Western Michigan has played the lumberjack to three top-20 ranked team’s sequoias this season, chopping down then-No. 3 Michigan State, then No. 6 Miami and then-No. 6 Michigan – all at Lawson. And the Broncos have the nation’s 13th most potent offense, averaging 3.33 goals per game.

The Irish are no strangers recently to upsets in college hockey either. Robert Morris defeated Notre Dame 4-2 at the Joyce Center Jan. 7 in what the Colonials Athletic Department called, “the biggest upset in Robert Morris University athletics history.”

“They’re a good enough team to where they can beat those [ranked] teams, which tells you something,” Jackson said.

Notre Dame recovered from the unexpected pothole with a two-game sweep of No. 15 Lake Superior State last weekend on the road and its fortunes this season and beyond shined a little bit more brightly with the release Tuesday of the National Hockey League’s Central Scouting Service Mid-Term Rankings.

The CSS Rankings showcase the top 210 undrafted skaters and top 30 undrafted goaltenders in North America in preparation for the NHL Entry Draft. All seven incoming Irish freshman for the 2007-08 season were ranked in the list that impacts pro teams decisions when the draft begins June 22 in Columbus, Ohio.

“On paper, this class is one of the best classes that I’ve ever recruited,” Jackson said. “A lot of the credit has to go to [Irish assistant coach] Andy [Slaggert] and [associate head coach] Paul [Pooley] – Andy specifically because he does most of the recruiting.”

Recruit Brad Phillips, the Under-18 U.S. National Team Development Program’s goalie, was ranked No. 4 in goaltenders and was the highest-rated goalie to sign a collegiate letter-of-intent.

Phillip’s teammate on the NTDP, Teddy Ruth, was rated the No. 34 North American skater and the 12th best defenseman. Forwards Ben Ryan, Robin Bergman and Calle Ridderwall were No. 50, No. 97 and No. 109, respectively. Defenseman Ian Cole was at No. 113 and forward Billy Maday was at No. 177.

“It’s a little bit of a gauge, but it still doesn’t predict on how fast they develop,” Jackson said. “You don’t know if they’re going to come in and be gangbusters as freshman.”

Jackson noted the impact of undrafted Erik Condra in his freshman season, who led the Irish in points, and current undrafted freshmen Kevin Deeth and Ryan Thang – currently second and fourth on the Notre Dame points leaderboard.

Many prospects listed on the CSS Rankings forego college and jump straight from United States and Canadian junior leagues – particularly the Canadian major juniors – into the NHL or their pro team’s minor league affiliates.


uIrish goalie Dave Brown and right wing Mark Van Guilder were named Jan. 10 as two of the 40 finalists for the Hobey Baker Award, given to the top college hockey player in the country each year.

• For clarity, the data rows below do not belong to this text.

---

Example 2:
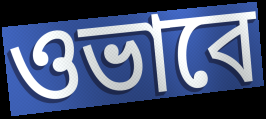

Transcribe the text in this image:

ওভাবে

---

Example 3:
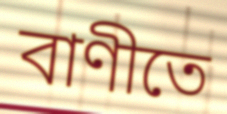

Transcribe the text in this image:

বাণীতে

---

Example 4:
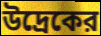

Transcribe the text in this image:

উদ্রেকের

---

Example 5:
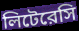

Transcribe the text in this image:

লিটেরেসি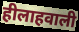
हीलाहवाली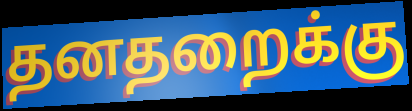
தனதறைக்குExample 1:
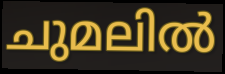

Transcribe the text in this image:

ചുമലിൽ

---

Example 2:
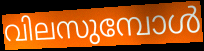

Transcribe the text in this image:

വിലസുമ്പോൾ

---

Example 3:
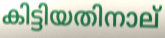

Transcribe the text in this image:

കിട്ടിയതിനാല്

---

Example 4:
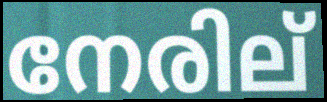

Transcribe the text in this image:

നേരില്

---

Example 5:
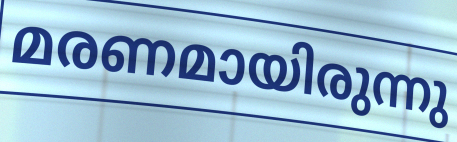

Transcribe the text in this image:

മരണമായിരുന്നു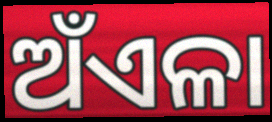
ଅଁଏଳା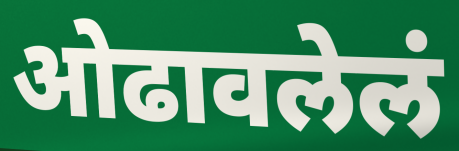
ओढावलेलंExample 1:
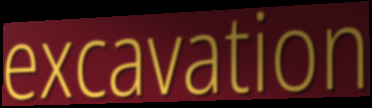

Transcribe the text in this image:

excavation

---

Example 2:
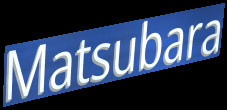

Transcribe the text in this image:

Matsubara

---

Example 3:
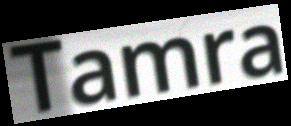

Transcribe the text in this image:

Tamra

“I’m proud of [Van Guilder’s nomination’ because he’s an unsung player,” Jackson said. “He doesn’t get the recognition as maybe some of the top players in our league – let alone the country.”

Brown is currently the frontrunner for the award among college hockey analysts.

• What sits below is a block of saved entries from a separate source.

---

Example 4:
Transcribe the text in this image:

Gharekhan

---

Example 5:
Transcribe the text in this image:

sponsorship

Fan voting will now run until March 4 and will combine with votes from all 58 Division I head coaches to determine the final 10 candidates. From there, a Selection Committee composed of media, NHL scouts and college coaches appointed for three-year terms by an Advisory Committee will decide the winner.

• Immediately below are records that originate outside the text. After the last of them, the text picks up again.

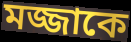
মজ্জাকে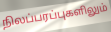
நிலப்பரப்புகளிலும்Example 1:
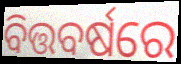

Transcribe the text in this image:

ବିତ୍ତବର୍ଷରେ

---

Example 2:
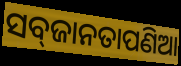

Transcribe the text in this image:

ସବ୍‌ଜାନତାପଣିଆ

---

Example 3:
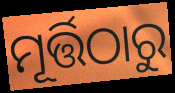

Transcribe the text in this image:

ମୂର୍ତ୍ତିଠାରୁ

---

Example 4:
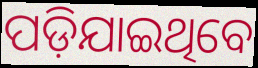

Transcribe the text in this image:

ପଡ଼ିଯାଇଥିବେ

uSophomore Christian Hanson will miss the next three to four weeks with mononucleosis. Hanson has five goals and two assists this season, serving mostly as center on the same line as leading goal-scorer Van Guilder.

“We’re going to miss him taking face offs, we’re going to miss him from an instinctive part of the game,” Jackson said. “He’s a smart player and he has good hands. He always has the potential to score or create offense.”

Sophomore Justin White will see increased ice time, along with freshmen Dan Kissel and Christiaan Minella in the next few weeks, Jackson said.